→ TEXTE FOURNI
__________________________________________________
Merde ! J'avais garé The Saviem en face d'un parkmètre pété, mais bien à droite pour que d'autres puissent en profiter. Un gars en Volkswagen s'est garé à côté de moi, et crac ! j'ai pris 10 $ d'amende, « deux véhicules sur le même emplacement de parking ». Les chiens ! C'est à vous dégoûter de ne pas être égoïste. En France, il me semble qu'on aurait laissé glisser, ou alors juste praliné la bagnole en double file... C'est dur, l'Amérique... Hier j'en ai déjà pris une pour m'être garé sur un trottoir comme chez nous, apparemment c'est interdit.


Fred Tran Duc - La carte postale du bout du monde Fred9910


Hermosa Beach, dimanche


Coup de bol ce matin : en arrivant à la plage, j'ai vu une Oldsmobile qui se taillait en laissant deux heures et demie sur un parkmètre, il m'en faudra vingt comme ça pour récupérer mes 20 $ d'amende. Patience...

Du coup, si on parlait de Sous ? L'Amérique a acquis la réputation d'être un pays cher, ça doit dater des années 50-60 où le Dollar était fort, et où les pays européens ne pratiquaient pas comme aujourd'hui ce sport enrichissant de l'inflation à deux chiffres. Numéro un, la bouffe. Ention et damnafer ! C'est moins cher que chez nous.

Petit Prince et moi, on s'est mis à la tradition anglo saxonne. On fait un gros repas le matin et le soir. Sans se priver, on s'en sort par repas pour six Dollars à nous deux, 24 balles. Oh ! C'est pas de la cuisine à cinq étoiles qu'on se bouffe, mais c'est très mangeable et la salade n'est pas en supplément.

On a même le choix de l'assaisonnement. Y'a le French dressing, « assaisonnement à la française », un truc un peu douceâtre à base de ketchup, mais si, mais si, c'est French, et le blue cheese dressing a base d'espèce d'ersatz de Roquefort, pas terrible mais mieux.
__________________________________________________
→ CONSIGNE A
D'après le texte fourni, combien coûte un repas pour Petit Prince et le narrateur réunis ?
→ CONSIGNE B
Résumez le texte fourni en deux phrases.
Ces données ne servent à rien ici.

Données de points clés du corps ou de la main
__________________________________________________
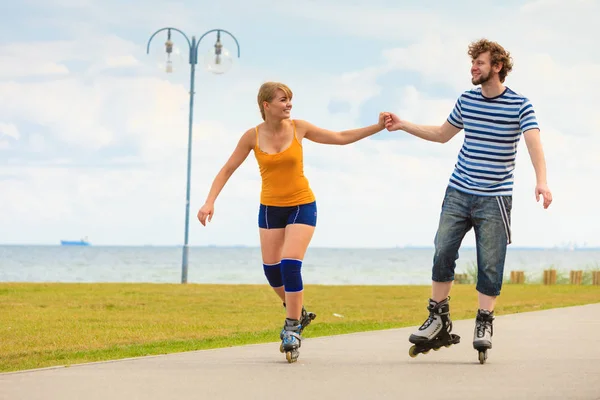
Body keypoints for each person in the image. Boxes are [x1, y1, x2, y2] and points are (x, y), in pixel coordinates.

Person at [384, 38, 553, 363]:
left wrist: (541, 181)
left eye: (480, 63)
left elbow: (534, 143)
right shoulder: (466, 100)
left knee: (490, 262)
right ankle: (438, 317)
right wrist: (403, 124)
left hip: (495, 198)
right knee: (442, 250)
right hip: (458, 191)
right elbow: (442, 134)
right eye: (472, 63)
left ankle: (484, 322)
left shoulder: (520, 105)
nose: (473, 68)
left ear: (497, 66)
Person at [197, 81, 388, 363]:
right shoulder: (251, 136)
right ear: (266, 105)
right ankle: (298, 310)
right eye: (283, 100)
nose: (289, 104)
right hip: (270, 209)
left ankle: (292, 327)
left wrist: (378, 126)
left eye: (290, 100)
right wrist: (209, 201)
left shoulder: (300, 128)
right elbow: (227, 169)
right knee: (272, 272)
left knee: (289, 264)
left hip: (301, 205)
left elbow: (340, 136)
__________________________________________________
→ RÉPONSE A
Six dollars pour les deux.

→ RÉPONSE B
Le texte fourni relate des amendes de stationnement reçues en Amérique, dont une parce qu'un autre véhicule s'était garé sur le même emplacement et une autre pour un stationnement sur un trottoir. Il affirme ensuite que la nourriture y coûte moins cher qu'en France et décrit les repas pris avec Petit Prince, ainsi que les assaisonnements proposés, comme le French dressing à base de ketchup et le blue cheese dressing.